The summer of 1955 was a fortuitous year for Verdi’s Egyptian opera Aida. Two recordings were produced, one from RCA conducted by Jonel Perlea and the other from EMI conducted by the great Tullio Serafin. Common to both and lending both excitement was Italian mezzo Fedora Barbieri as Amneris. One always looks forward to listening to Aida; after all, does it not have everything? There is not only great music, but drama, singing and of course the spectacle, all of which are of such quality, you need great singers to handle their roles effectively and easily; and to an extent, our classic recording from RCA, now Sony, achieves this.
Croatian-born soprano Zinka Milanov plays the title role and by this stage of her career is the most frustrating member of the cast. On the good side, as John Steane says in his survey on Aida, she “has something in common with (Montserrat) Caballé, excelling in the soft high notes which at best were pure velvet.” On the down side, Philip Hope-Wallace in his original review for Gramophone says, “even parts of ‘Ritorna vincitor’ are laboured: in her big scene with her rival and again in the two strenuous duets by the Nile she is overtaxing herself. Once she makes a mistake in the first part of ‘Su dunque’....” He continues rather cheekily, “... and her cries of horror when her father breaks the bad news to her are strange dowager hoots.” There is something to both of these comments.
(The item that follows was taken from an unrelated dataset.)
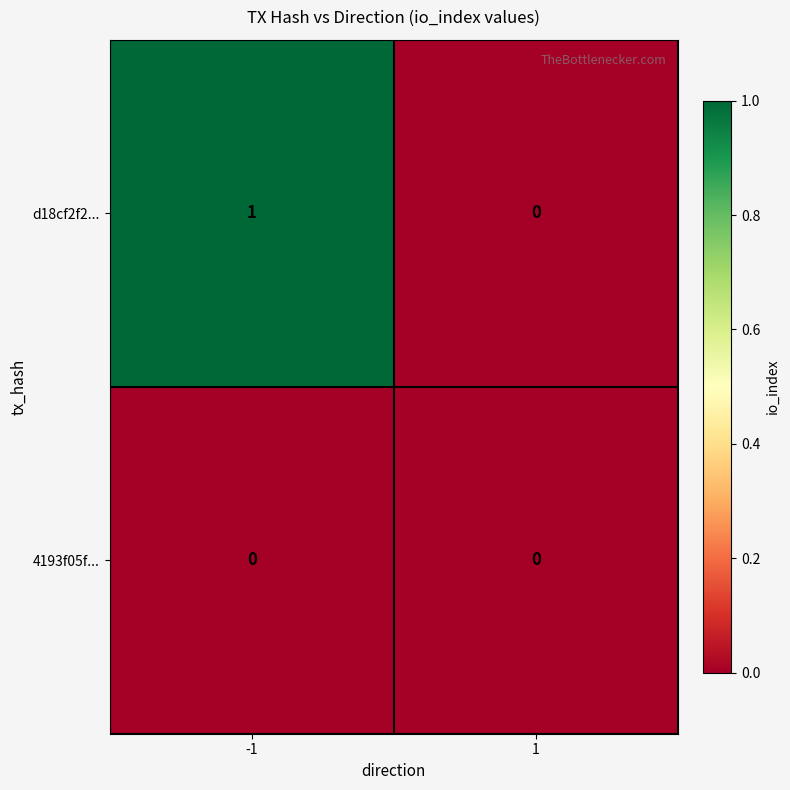

Which category has the highest value across all series?

-1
Jussi Björling as Radamès sings wonderfully throughout and certainly poetically, but he also sounds relatively cautious with Perlea’s spacious approach. This is a noble and lyrical Radamès, but perhaps not as involved as some of his contemporaries and successors in the form of Franco Corelli and Carlo Bergonzi (or dare one say even Gigli, but only in a 1937 live performance from Berlin, not the commercial set). Björling is correct, but he also sings the Nile scene with much excitement and plenty of voice. He also manages to attend to Verdi’s markings with a gorgeously floated B♭at “il ciel de’nostri amori.” Perhaps the most exciting performer is Barbieri. She certainly affects Jussi, with their scene together catching fire. She is also highly effective in her scene with Ramfis where she pleads for Radamès, spitting out “infamia.”
Pristine as ever produce good sound, but this XR ambient stereo version which gives a smidgen more space around the voices, especially on headphones, also to these ears, makes the recording sound just a bit older, with the voices also seeming to sound a bit tinny on occasion. There is no libretto or information with this latest release. Sony has also recently released this in straight mono, but on three discs with a fourth CD-ROM for the libretto.
In the final scene, “O terra addio,” heaven does come forth with some gloriously poised singing. Here both singers respond beautifully to Perlea’s conducting, with Björling matching Milanov—as Stephen Hastings says in his well-researched book on Jussi, The Björling Sound—in every phrase and surpassing her “in the penultimate ascent to B-flat where unlike his partner, he adheres to Verdi’s dynamic markings in introducing a blossoming crescendo after the piano attack.” This is both wonderful and heavenly and not beaten anywhere. For Jussi fans and fans of great singing, rush out and buy this Aida.